Thanks, I’ll take a closer look at impact certificates.
Small points:
”The 12 month age limit in the current prize makes little sense: If someone has been producing valuable content for a long time, they will probably continue doing so for quite a while. The current prize is unfairly excluding past effort.”
Isn’t the point to incentivise additional blogging activity? A $100,000 prize for Scott Alexander is unlikely to increase the quantity/quality of ACX/SSC posts.
Also, if through this prize you have developed the habit of blogging/built an audience, then I suspect you are likely to continue. Especially, given how easy it is to monetise a newsletter/blog today.
“Except for rare exceptions (Slate Star Codex being the most notable one), blogs usually don’t provide much long-term value—who cares enough to read the whole archive of a blog, unless the author is exceptionally skilled?”
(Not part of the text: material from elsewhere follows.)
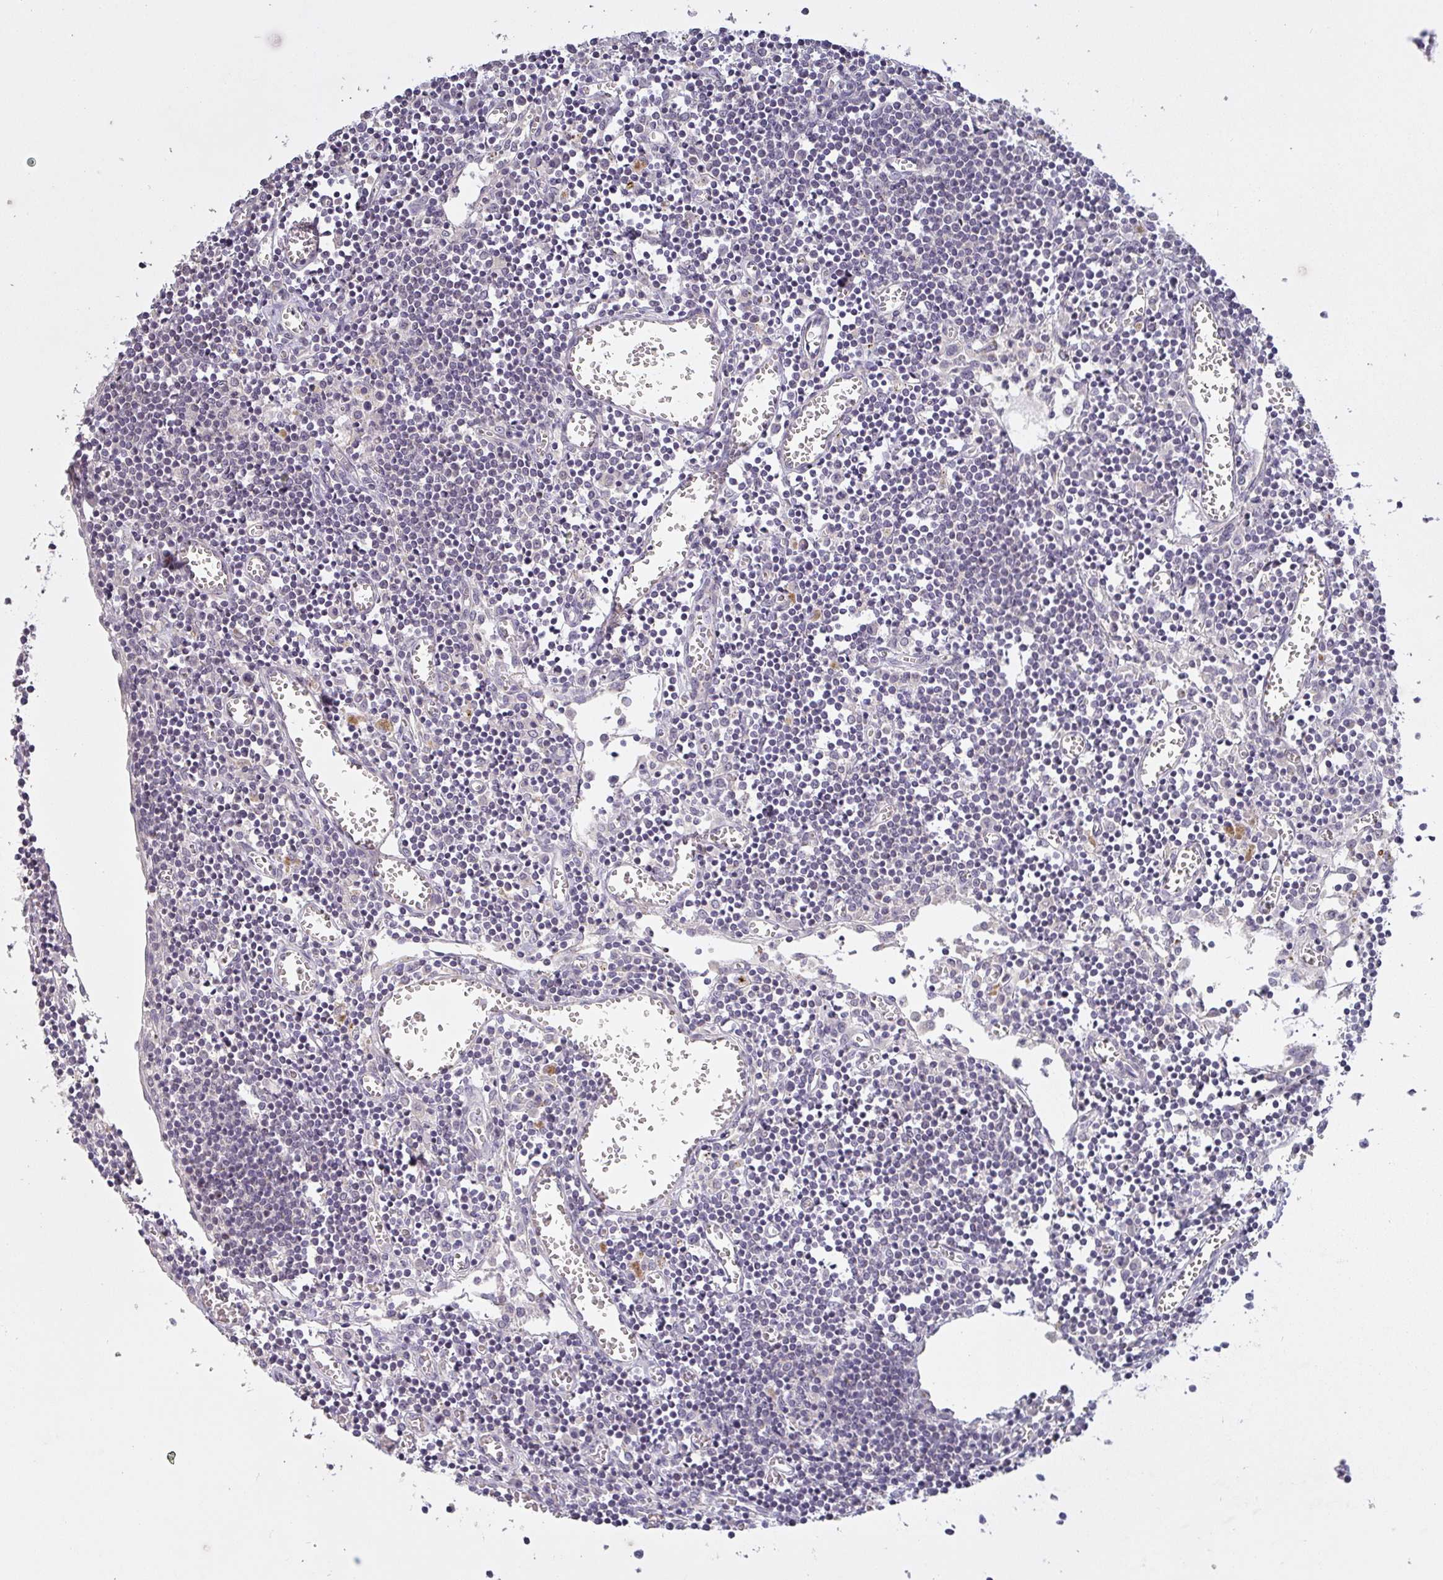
{"staining": {"intensity": "weak", "quantity": "<25%", "location": "cytoplasmic/membranous"}, "tissue": "lymph node", "cell_type": "Germinal center cells", "image_type": "normal", "snomed": [{"axis": "morphology", "description": "Normal tissue, NOS"}, {"axis": "topography", "description": "Lymph node"}], "caption": "Germinal center cells are negative for brown protein staining in benign lymph node. Nuclei are stained in blue.", "gene": "TMEM219", "patient": {"sex": "male", "age": 66}}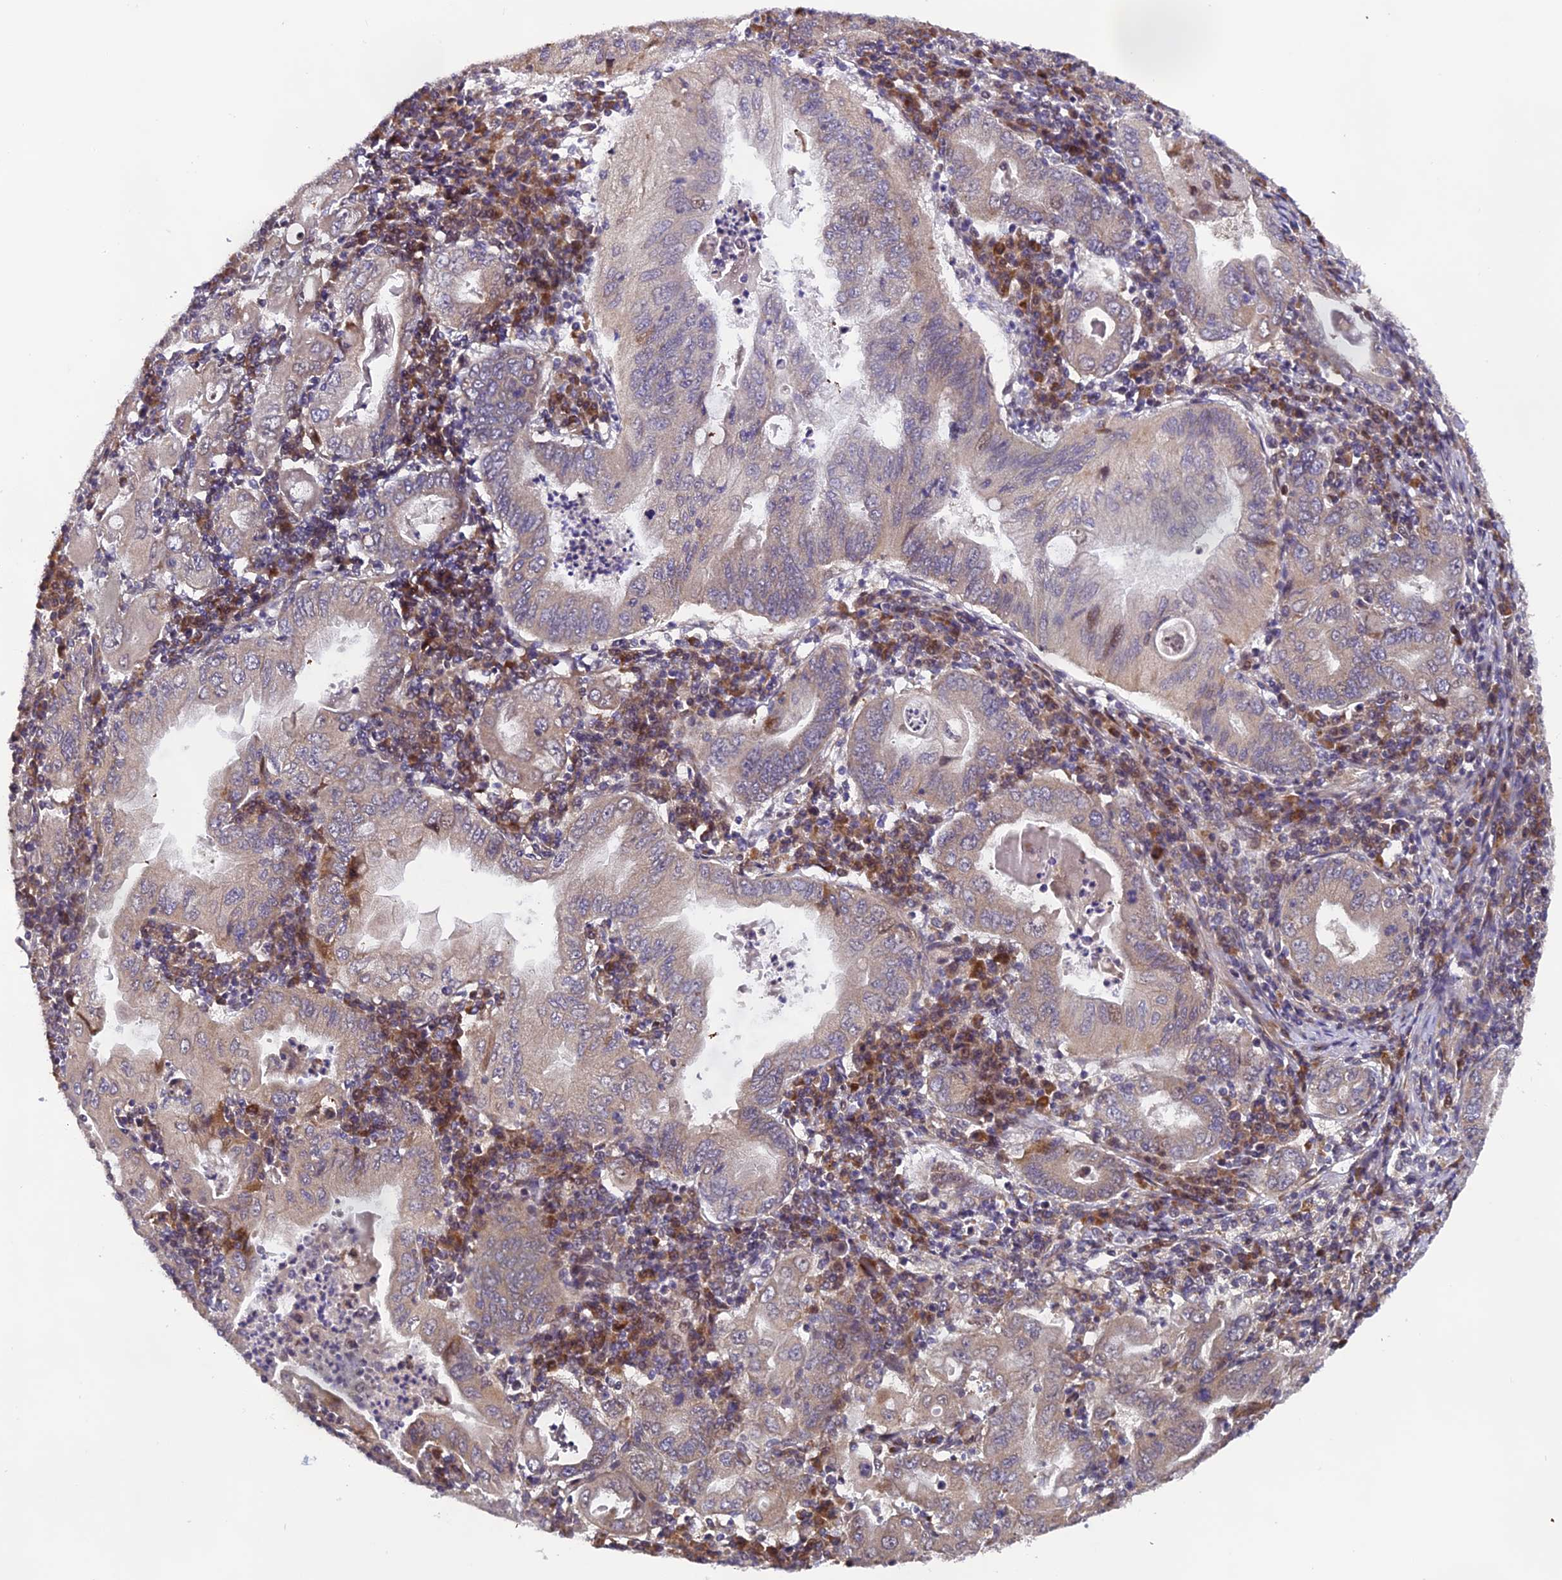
{"staining": {"intensity": "moderate", "quantity": "25%-75%", "location": "cytoplasmic/membranous"}, "tissue": "stomach cancer", "cell_type": "Tumor cells", "image_type": "cancer", "snomed": [{"axis": "morphology", "description": "Normal tissue, NOS"}, {"axis": "morphology", "description": "Adenocarcinoma, NOS"}, {"axis": "topography", "description": "Esophagus"}, {"axis": "topography", "description": "Stomach, upper"}, {"axis": "topography", "description": "Peripheral nerve tissue"}], "caption": "Stomach cancer (adenocarcinoma) stained with a brown dye reveals moderate cytoplasmic/membranous positive staining in about 25%-75% of tumor cells.", "gene": "RAB28", "patient": {"sex": "male", "age": 62}}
The whole point is surely to find and encourage more SSCs, and within a few weeks, they seem to have had some real success with Hands and Cities/The Fitzwilliam based on your assessment.
Major point:
I think you significantly underrate the pedagogical value of a blog. Marginal Revolution has influenced the way I think about economics, longtermism, and effective altruism. But I can’t easily point to the eureka post. I can think of the same with many other blogs. My knowledge of nominal GDP targeting, human capital signalling, zoning/spatial economics, optimal tax theory, etc. are all the result of reading blog after blog. I can’t think of many, if any, books that have had the same impact on my worldview. Maybe I’m unusual on this front. But I suspect I’m not at all.
In the case of Scott Alexander as an example, it seems noteworthy that he was writing online from at least 2006 on his LiveJournal. This seems to be a common thread with many well-known bloggers: they build up a following over a long time, and hone their skills with repeated practice. My intuition is that the marginal Scott Alexander is more likely to already be writing online, and might have done so for a couple of years already, than to be on the fence whether to do any writing at all.
I’m not sure how easy it is to monetize a blog/newsletter today—afaik, most bloggers make not enough money to be worth it the additional hassles with taxes. But I might be wrong, I’ve never tried it.
Minor point: Hands and Cities/The Fitzwilliam were created before the prize, so I would put them in the “found” category, but I don’t think Hands and Cities would technically qualify for the prize—it’s older than 12 months (having been created October 2020). (The Fitzwilliam does, but only because Sam Enright switched platforms—his blog was started in november 2020, which would disqualify it for the prize; but that’s where all the good content is!)
I definitely don’t underestimate the pedagogical value of blogs! I’ve read a fair share of them over the years, and learned nearly everything I value knowing from them. My complaint is that blogs often capture the outer loop of a community in a way that is far from optimal, and that most blogs are just really inefficient (such as Marginal Revolution or Econlog or Overcoming Bias) because their information is just scattered over many posts and not fully organized anywhere, as opposed to sites such as Gwerns (other positive examples are Essays on Reducing Suffering, An Anarchist FAQ, Ethan Morse’s site, Metaculus, XXIIVV, nintil, FAQs and of course Wikipedia).
Perhaps we’d need a third outer loop to distill findings from blogs into long content, then?